A court that a head-on smash that killed a man was caused by an 83-year-old woman straddling the middle of the road as she approached a blind crest.
Jacquline Low-Mitchell is alleged to have killed Adam Maxwell by driving carelessly - crossing over the centre line on the A916 in rural north-east Fife and smashing head on into the 28-year-old's Vauxhall Nova.
Dundee Sheriff Court heard the pensioner was driving a Jeep Cherokee towing a horsebox that was laden with a tonne of grain.
Police Scotland crash investigator PC Ian Gemmell said an investigation discovered the horsebox's tyres were not up the correct pressure - and that would cause the steering of the vehicle to be "sluggish".
He said that the probe had determined that the "primary factor in the crash was Mrs Low-Mitchell having executed an overtake on the approach to a blind crest.
PC Gemmell said: "The main cause is the position of the vehicle on the opposing lane.

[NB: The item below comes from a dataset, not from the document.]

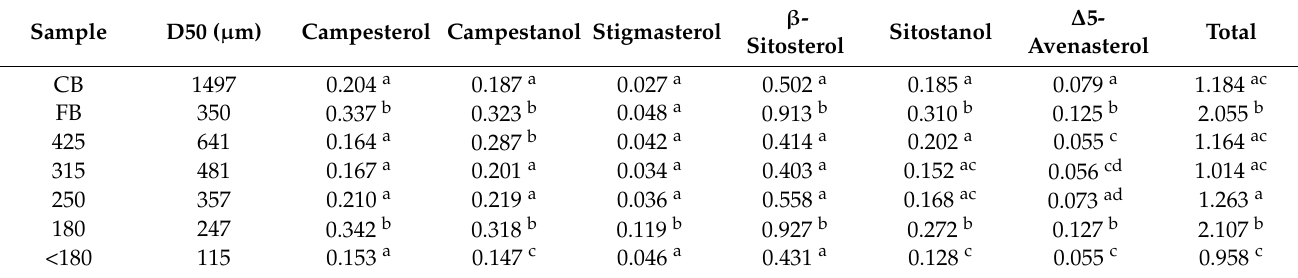
Table 2. Phytosterol content (mg/g db) of bran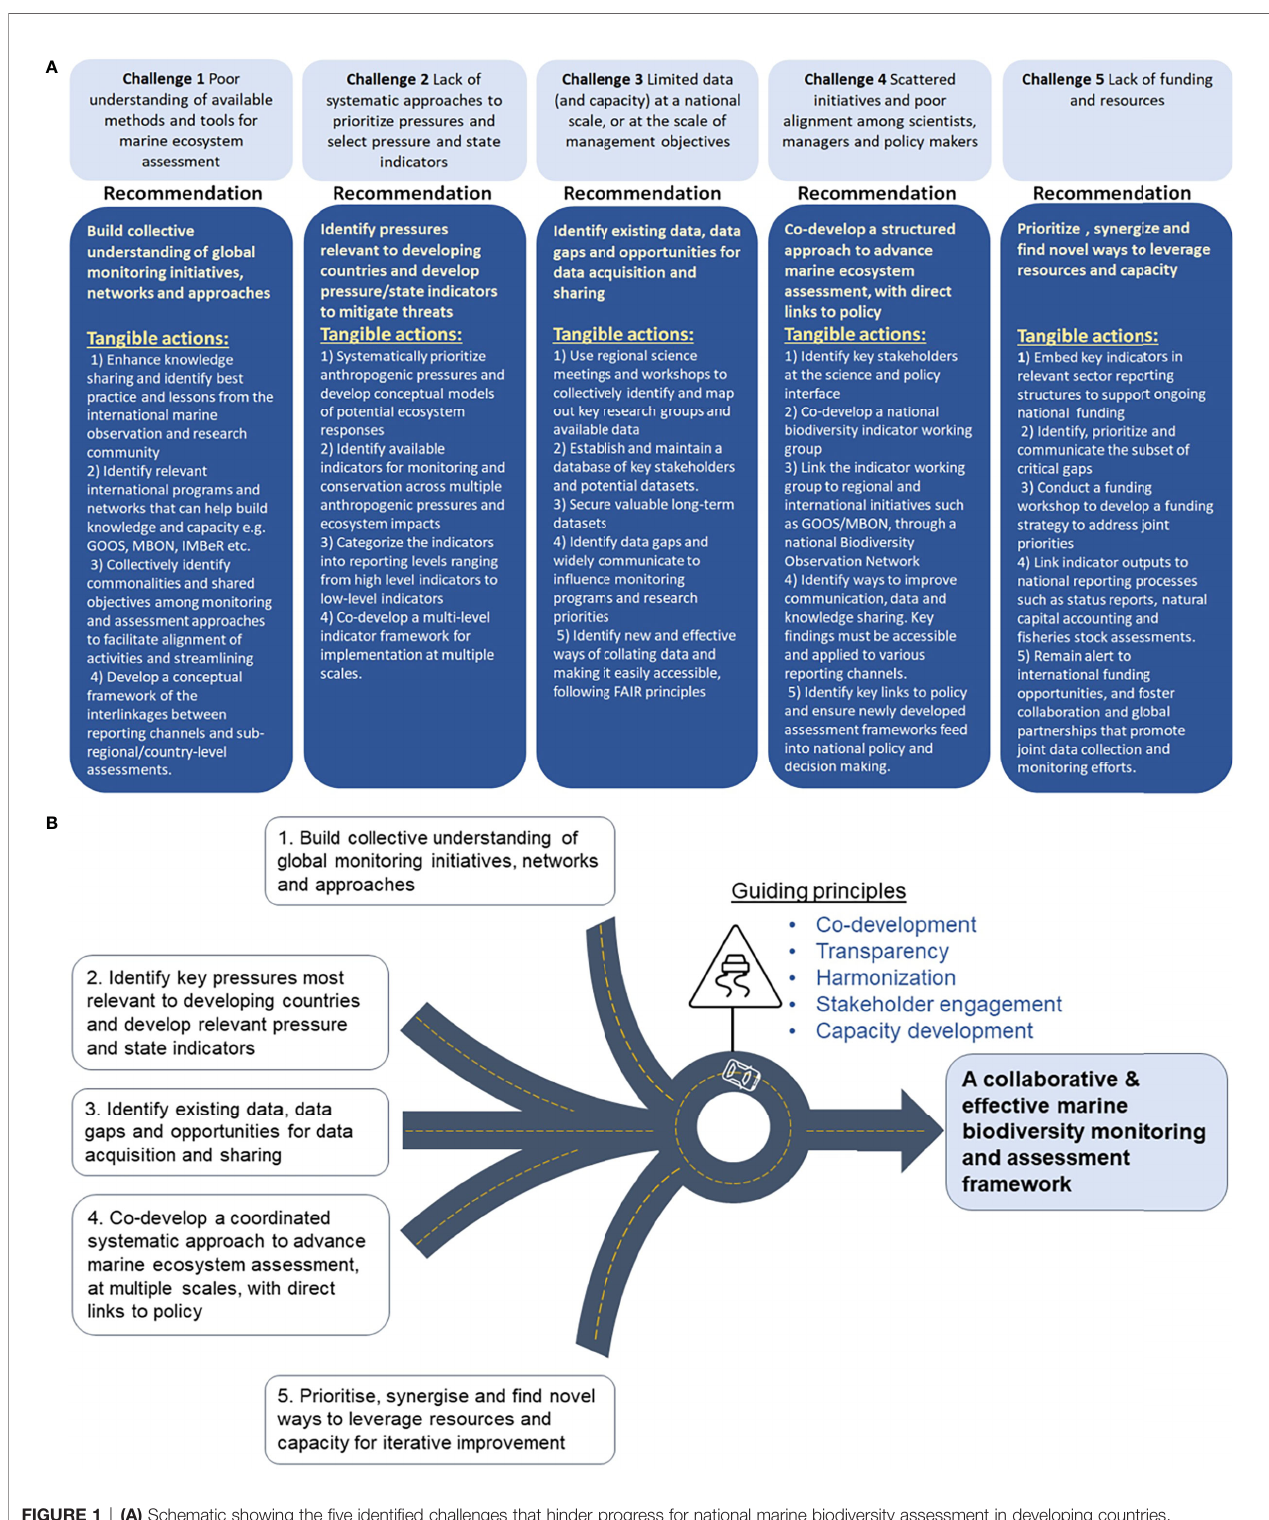
FIGURE 1 | (A) Schematic showing the fi ve identi fi ed challenges that hinder progress for national marine biodiversity assessment in developing countries, recommendations (in bold text at top of each pillar), and tangible actions to overcome these challenges. (B) A roadmap illustrating how the fi ve recommendations, linked to each identi fi ed challenge, should be collectively applied to advance marine biodiversity monitoring and the co-development of an assessment framework. These steps need to be guided by a set of key principles that will enable a harmonized, coordinated, equitable, and sustainable iterative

"It would appear that the overtake may have been completed in that she has passed the obstruction and was in the process of returning to her own side of the road.
"Mr Maxwell was close to the centre line but he is entitled to use the full width of the road available to his vehicle.
"Mr Maxwell's speedometer needle was frozen at 40mph."
PC Gemmell said both cars were in good mechanical condition aside from crash damage and the tyre pressures in the horsebox, which were far below the recommended level.
The officer added: "That can have an adverse effect in certain circumstances."
The court was earlier told that paramedics arrived on the scene 12 minutes after the 999 call was received from the cyclist Mrs Low-Mitchell had overtaken.
He was found unconscious, unresponsive with "obvious" fractures to his right arm and both legs.
Adam was airlifted to Ninewells Hospital in Dundee where medics found he had a brain injury they thought "unsurvivable".
He was placed on life support but was found to be brain dead the following morning and his ventilator was switched off.
Witness Sandra Tulloch, 40, earlier said she thought the driver of the Jeep was an "idiot" for overtaking her as she rode her bike near the crest of the hill.
Low-Mitchell confirmed to cops that she was driving the Jeep Cherokee towing the horsebox at the time of the crash.
When she was cautioned she said: "I just remember this little blue car coming very fast. There's a bit of a hill but he seemed to be going very fast in the middle of the road."
Low-Mitchell, 83, of Balcormo Farm, Fife, denies a charge of causing death by careless driving on indictment.
The crash occurred on the A916 near Craigrothie, Fife, on November 13 2013.
The trial, before Sheriff Alistair Carmichael and a jury of 11 men and four women, continues.